CSAC temp Bill Douglas has unveiled the state’s new drug testing procedures and they look a lot like the old procedures past a new drug lab and advanced testing to avoid supplement related false positives. Here’s the details:
Douglas said the commission has doubled its funding to separate the facilities used for steroid and drugs of abuse testing. The UCLA lab will now exclusively handle performance-enhancing drugs, while the CSAC’s current facility, Quest Diagnostics, will handle drugs of abuse.
Under the WADA lab, the new program will also take a fighter’s supplement usage into account during steroid testing.
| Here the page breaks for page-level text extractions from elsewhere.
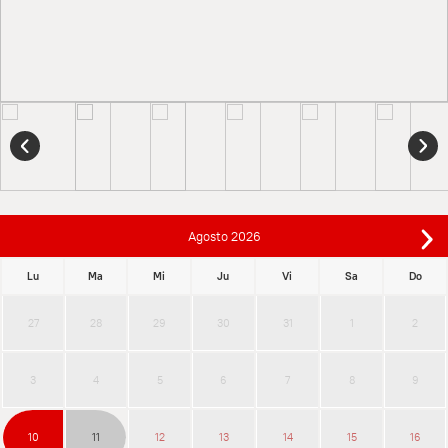
Agosto
2026
Lu
Ma
Mi
Ju
Vi
Sa
Do
27
28
29
30
31
1
2
3
4
5
6
7
8
9
10
11
12
13
14
15
16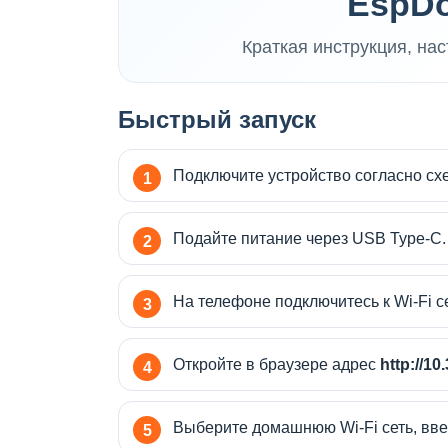
EspDo
Краткая инструкция, на
Быстрый запуск
Подключите устройство согласно сх
Подайте питание через USB Type-C.
На телефоне подключитесь к Wi-Fi с
Откройте в браузере адрес
http://10
Выберите домашнюю Wi-Fi сеть, вве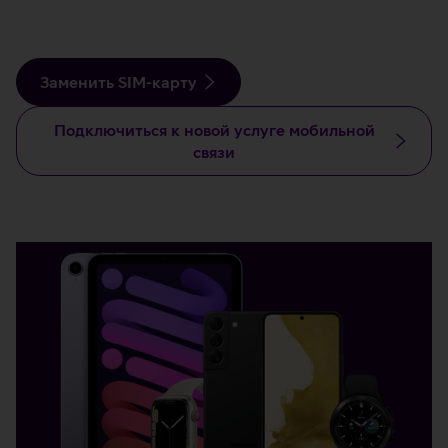
Заменить SIM-карту
Подключиться к новой услуге мобильной
связи
Предложения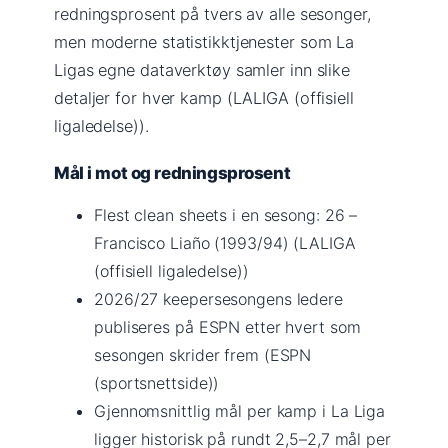
redningsprosent på tvers av alle sesonger,
men moderne statistikktjenester som La
Ligas egne dataverktøy samler inn slike
detaljer for hver kamp (LALIGA (offisiell
ligaledelse)).
Mål i mot og redningsprosent
Flest clean sheets i en sesong: 26 –
Francisco Liaño (1993/94) (LALIGA
(offisiell ligaledelse))
2026/27 keepersesongens ledere
publiseres på ESPN etter hvert som
sesongen skrider frem (ESPN
(sportsnettside))
Gjennomsnittlig mål per kamp i La Liga
ligger historisk på rundt 2,5–2,7 mål per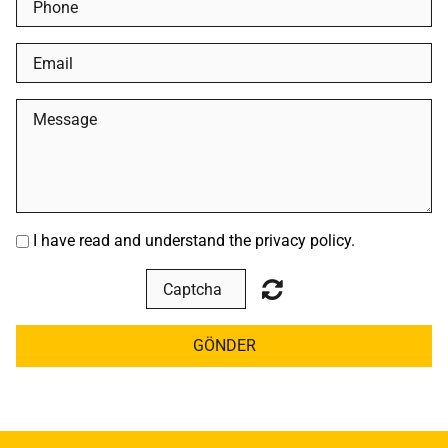
I have read and understand the privacy policy.
GÖNDER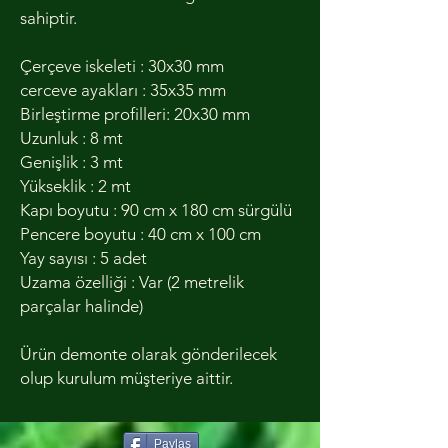
sahiptir.
Çerçeve iskeleti : 30x30 mm
cerceve ayakları : 35x35 mm
Birleştirme profilleri: 20x30 mm
Uzunluk : 8 mt
Genişlik : 3 mt
Yükseklik : 2 mt
Kapı boyutu : 90 cm x 180 cm sürgülü
Pencere boyutu : 40 cm x 100 cm
Yay sayısı : 5 adet
Uzama özelliği : Var (2 metrelik
parçalar halinde)
Ürün demonte olarak gönderilecek
olup kurulum müşteriye aittir.
Paylaş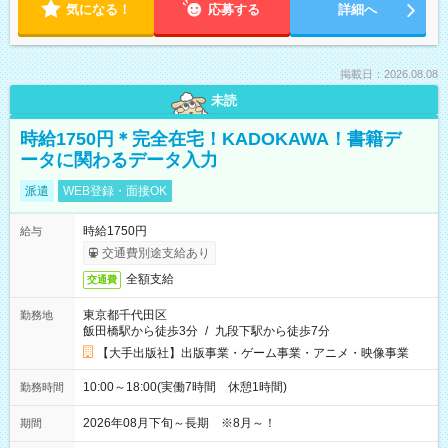
気になる！
応募する
詳細へ
掲載日：2026.08.08
未読
時給1750円＊完全在宅！KADOKAWA！書籍デ
ータに関わるデータ入力
派遣
WEB登録・面接OK
時給1750円
給与
交通費別途支給あり
全額支給
交通費
東京都千代田区
勤務地
飯田橋駅から徒歩3分
/
九段下駅から徒歩7分
【大手出版社】出版事業・ゲーム事業・アニメ・映像事業
10:00～18:00(実働7時間 休憩1時間)
勤務時間
2026年08月下旬～長期 ※8月～！
期間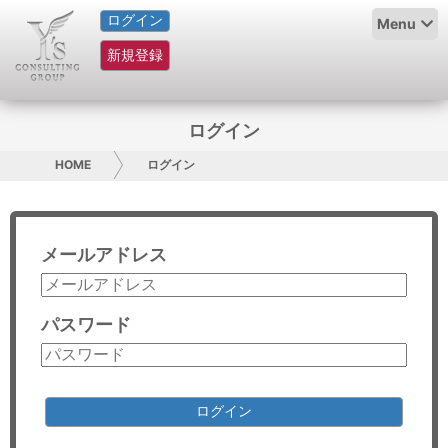
ログイン
HOME
Menu
新規登録
サービス紹介
コラム
ログイン
グループ概要
HOME
ログイン
採用情報
メールアドレス
お問い合わせ
日本人にPR
パスワード
コンサルティング
リサーチ
ログイン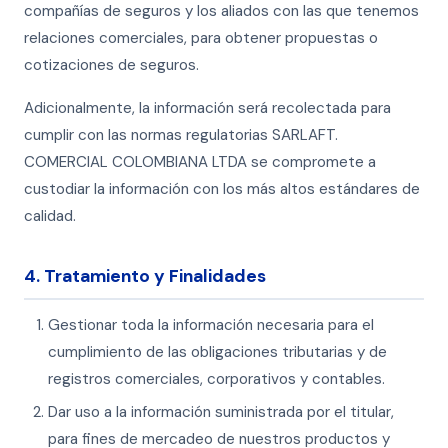
compañías de seguros y los aliados con las que tenemos
relaciones comerciales, para obtener propuestas o
cotizaciones de seguros.
Adicionalmente, la información será recolectada para
cumplir con las normas regulatorias SARLAFT.
COMERCIAL COLOMBIANA LTDA se compromete a
custodiar la información con los más altos estándares de
calidad.
4. Tratamiento y Finalidades
Gestionar toda la información necesaria para el
cumplimiento de las obligaciones tributarias y de
registros comerciales, corporativos y contables.
Dar uso a la información suministrada por el titular,
para fines de mercadeo de nuestros productos y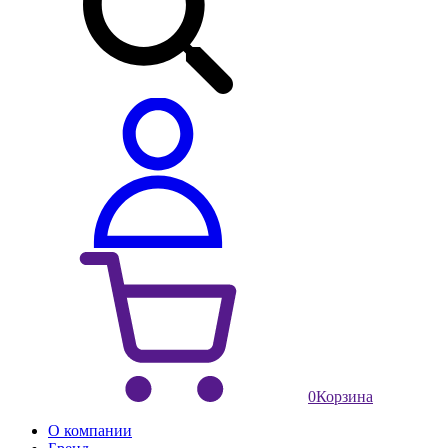
0
Корзина
О компании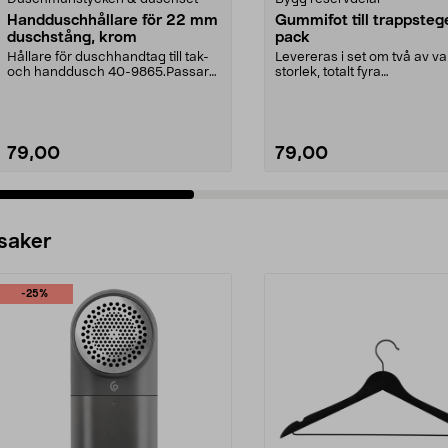
Handduschhållare för 22 mm
Gummifot till trappsteg
duschstång, krom
pack
Hållare för duschhandtag till tak-
Levereras i set om två av va
och handdusch 40-9865.Passar
storlek, totalt fyra
22 mm stång och ...
stycken.Innermåtten på de t.
79,00
79,00
 saker
-25%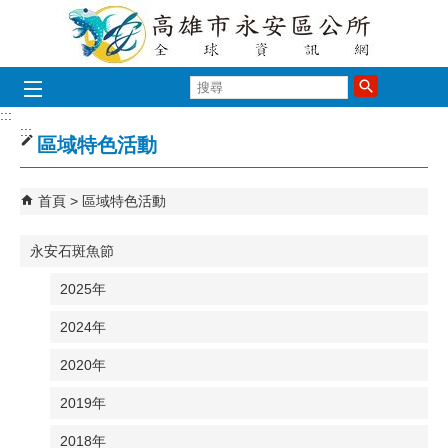
跳到主要內容區塊
搜
尋
:::
:::
區域特色活動
首頁
區域特色活動
永安石斑魚節
2025年
2024年
2020年
2019年
2018年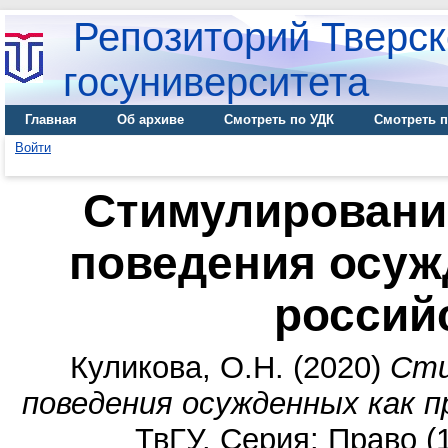
Репозиторий Тверск
госуниверситета
Главная
Об архиве
Смотреть по УДК
Смотреть п
Войти
Стимулировани
поведения осуж
россий
Куликова, О.Н.
(2020)
Сти
поведения осужденных как п
ТвГУ. Серия: Право (1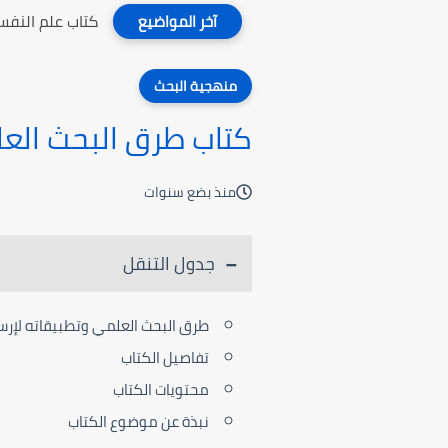
كتاب علم النفس
آخر المواضيع
منهجية البحث
كتاب طرق البحث العل
منذ بضع سنوات
جدول التنقل
طرق البحث العلمي وتطبيقاته لإرس
تفاصيل الكتاب
محتويات الكتاب
نبذة عن موضوع الكتاب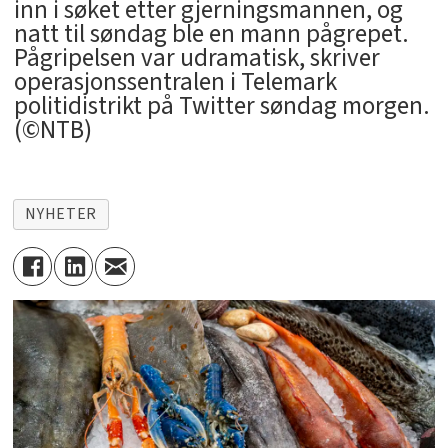
inn i søket etter gjerningsmannen, og
natt til søndag ble en mann pågrepet.
Pågripelsen var udramatisk, skriver
operasjonssentralen i Telemark
politidistrikt på Twitter søndag morgen.
(©NTB)
NYHETER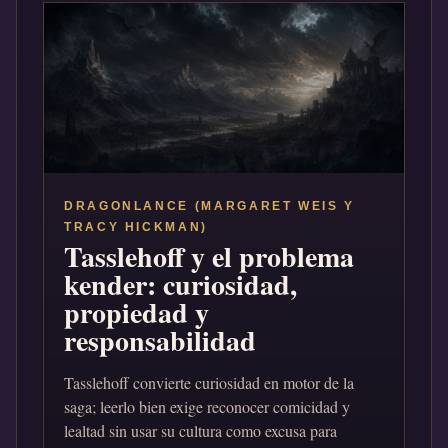
DRAGONLANCE (MARGARET WEIS Y
TRACY HICKMAN)
Tasslehoff y el problema
kender: curiosidad,
propiedad y
responsabilidad
Tasslehoff convierte curiosidad en motor de la
saga; leerlo bien exige reconocer comicidad y
lealtad sin usar su cultura como excusa para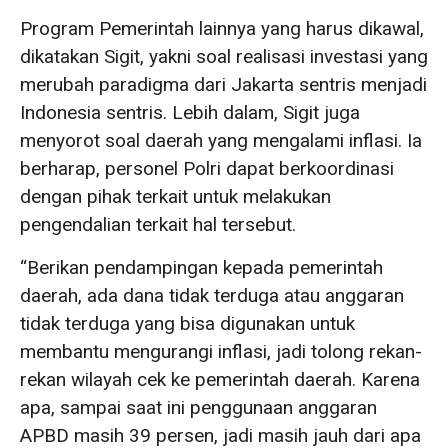
Program Pemerintah lainnya yang harus dikawal,
dikatakan Sigit, yakni soal realisasi investasi yang
merubah paradigma dari Jakarta sentris menjadi
Indonesia sentris. Lebih dalam, Sigit juga
menyorot soal daerah yang mengalami inflasi. Ia
berharap, personel Polri dapat berkoordinasi
dengan pihak terkait untuk melakukan
pengendalian terkait hal tersebut.
“Berikan pendampingan kepada pemerintah
daerah, ada dana tidak terduga atau anggaran
tidak terduga yang bisa digunakan untuk
membantu mengurangi inflasi, jadi tolong rekan-
rekan wilayah cek ke pemerintah daerah. Karena
apa, sampai saat ini penggunaan anggaran
APBD masih 39 persen, jadi masih jauh dari apa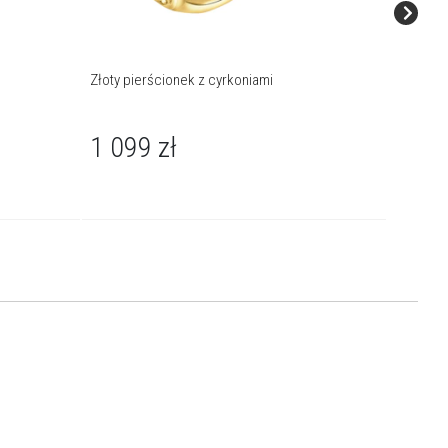
Złoty pierścionek z cyrkoniami
Złoty pi
1 099
zł
1 39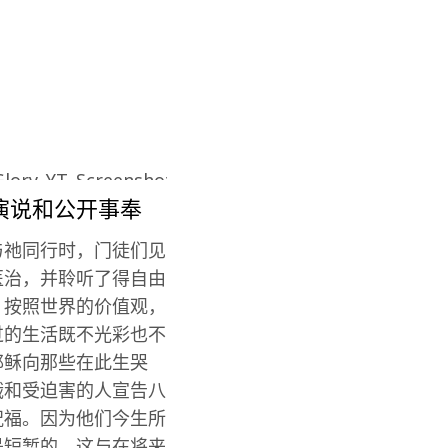
演说和公开事奉
与祂同行时，门徒们见
医治，并聆听了得自由
，按照世界的价值观，
过的生活既不光彩也不
耶稣向那些在此生哭
饿和受迫害的人宣告八
祝福。因为他们今生所
是短暂的，这与在将来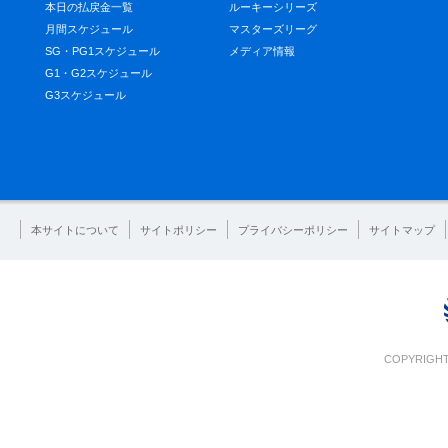
本日の払戻金一覧
ルーキーシリーズ
月間スケジュール
マスターズリーグ
SG・PG1スケジュール
メディア情報
G1・G2スケジュール
G3スケジュール
本サイトについて
サイトポリシー
プライバシーポリシー
サイトマップ
COPYRIGHT 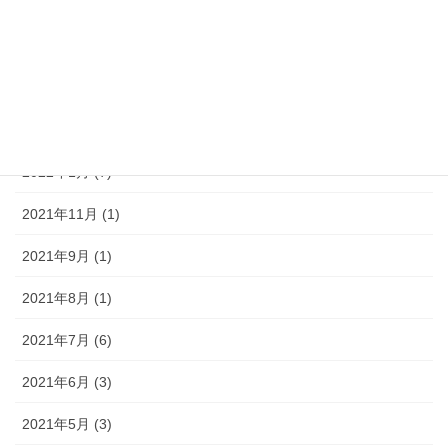
2022年5月 (4)
2022年4月 (3)
2022年3月 (6)
2022年2月 (4)
2022年1月 (7)
2021年11月 (1)
2021年9月 (1)
2021年8月 (1)
2021年7月 (6)
2021年6月 (3)
2021年5月 (3)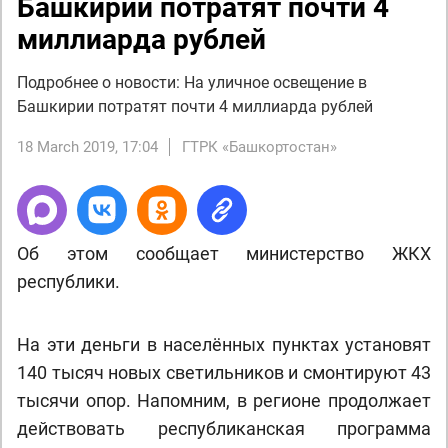
Башкирии потратят почти 4
миллиарда рублей
Подробнее о новости: На уличное освещение в
Башкирии потратят почти 4 миллиарда рублей
18 March 2019, 17:04
ГТРК «Башкортостан»
Об этом сообщает министерство ЖКХ
республики.
На эти деньги в населённых пунктах установят
140 тысяч новых светильников и смонтируют 43
тысячи опор. Напомним, в регионе продолжает
действовать республиканская программа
If, for instance, an athlete discloses on his pre-fight medical questionnaire that he has used a certain supplement, particularly a supplement known by WADA to have issues with steroid contamination, the lab will consider a “false positive” likely.
Personally, I have no idea why the CSAC is even bothering with drugs of abuse. If the shit doesn’t ENHANCE PERFORMANCE (and I’m sorry about all the capslock today but I’m feeling feisty) then why the fuck should you be testing for it? It’s this whole Big Brother mentality of ‘Well, we have this urine and we’re the government so why not test for everything?’ Fuck that shit. Hey, CSAC … leave that piss alone!
The biggest problem with all this is that there’s still nothing in place to randomly test fighters. Because let’s be honest here: half the fighters out there are still cycling off before getting tested and yep, still getting away with doing coke off their hot girlfriend’s titties too. So until the commission follows Neveda’s example and adds random spot checks to the books, this is all largely a waste of money. YOUR money, if you live in California.
Still, in the glass half full department, I can’t deny this is a positive step forward for the CSAC. Then again, could they really have stepped further back? The only way the CSAC’s steroid testing could have been more ridiculed is if some kind of TUF-level chicanery was revealed, like Armando Garcia putting Phil Baroni’s piss in Bill Douglas’ fruit platter.